In the past two months, three familiar building products names—Ply Gem, HD Supply and Stock Building Supply—have all filed for or completed initial public offerings (IPOs), their first sale of equity shares to the general public in exchange for capital.

We tend to think of IPOs as a stage reserved only for select private companies that have posted years of stellar growth or financial performance; the major league debut of sorts for minor league phenoms. We also associate IPOs with an exit or liquidity event; the ultimate pot of gold for companies’ early investors and entrepreneurs, usually during periods of robust stock market, sector, and business performance.

IPO volume is accelerating across most U.S. sectors with the climb in stock market and corporate profits over the past two years. But while housing continues to strengthen, single-family starts are still far from historic average levels. Building products companies’ sales and profits are improving, but still far from historically strong. And the costs, liability, scrutiny, and resource burdens that public companies face has only increased in recent years. So why the recent flurry of building-products company IPO activity?

Here are some explanations:

Cheap Equity Capital IPOs are compelling capital-raising avenues for companies that can qualify and want substantial equity capital to de-lever (read: de-risk) their balance sheet and/or grow aggressively (whether organically or through acquisitions). Public equity provides the lowest cost of equity capital available, meaning the least amount of equity ownership given up per dollar of capital received. Furthermore, once public, a well-performing company can continue to tap this vast source of cheap capital.

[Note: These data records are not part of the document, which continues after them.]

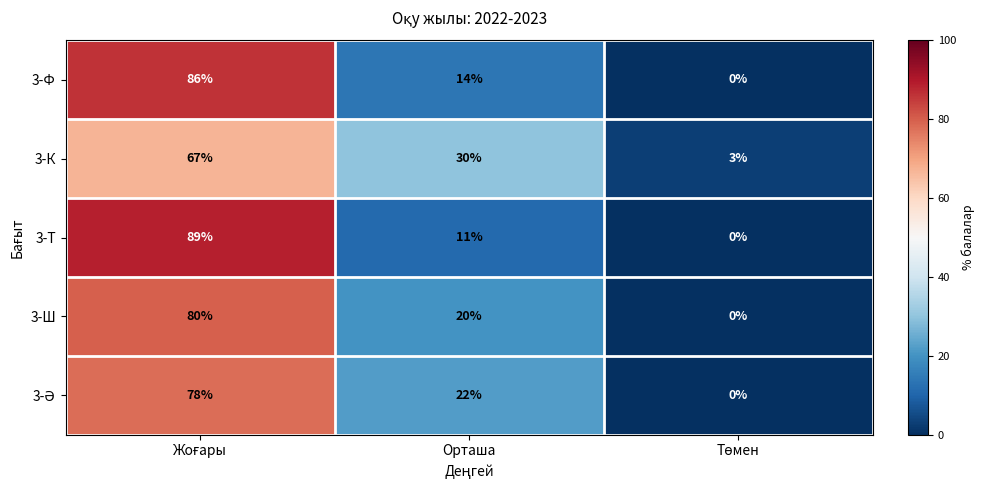

Which series has the largest range (max minus min)?

3-Т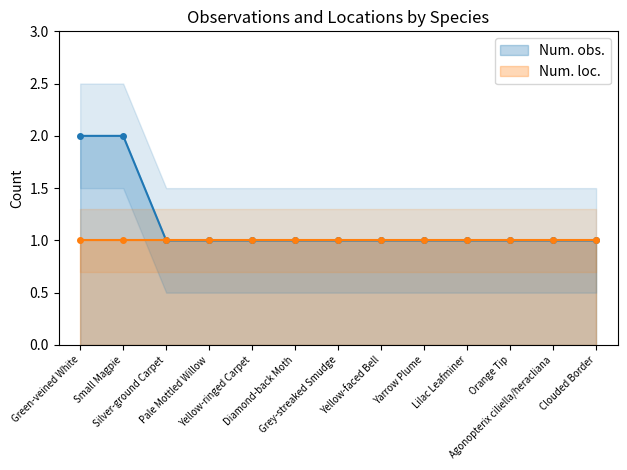

Does the chart display data point markers on the line(s)?

Yes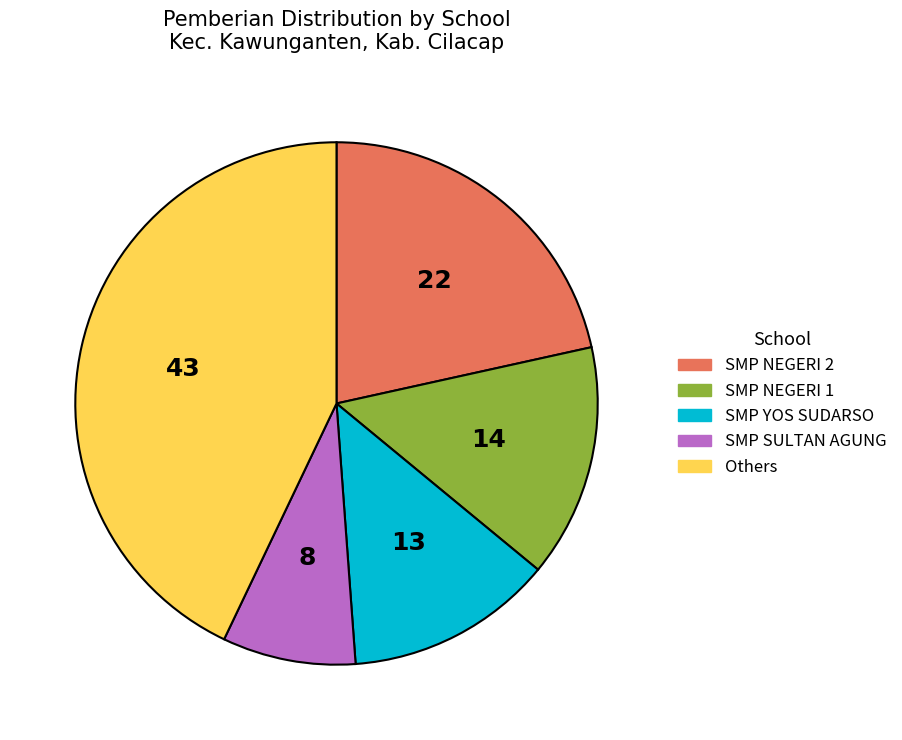

How many slices are in this pie chart?

5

Valuation Due to lower perceived business and investment risk, public markets typically value companies substantially higher than private markets. The average building products company is trading at an enterprise value of more than 15 times last 12 months (LTM) EBITDA. Ply Gem went public at 17 times and HD Supply at 12 times. Stock’s proposed $175 million equity offering is not valued yet. But these public market valuations are eye-popping and translate into cheaper cost of capital.

Setting the Stage While IPOs don’t usually create immediate liquidity for existing investors and management, they set the stage for future liquidity. After the “lock up” period for large pre-IPO shareholders and management (insiders) expires, they can often offer their shares for follow-on sale in the public market. This process takes time. So investors that want to exit their investment within the next one to two years may choose to file an IPO to set the stage for their ultimate exit at a time of their choosing, right after lock up expiration or perhaps when the company’s valuation is higher.

Timing For many private companies, the potential advantages of being public—cheap and abundant capital, maximized enterprise valuation, and investment liquidity—trump likely burdens and cost. Savvy investors and entrepreneurs know that access to the public markets is fleeting. The stock market is climbing now and interest in building-products companies is improving with housing fundamentals. They know many factors beyond their control could close the IPO window. So perceiving that window open and temporary, private building-products companies with public market aspirations would rather be early than late and are hitting the window aggressively.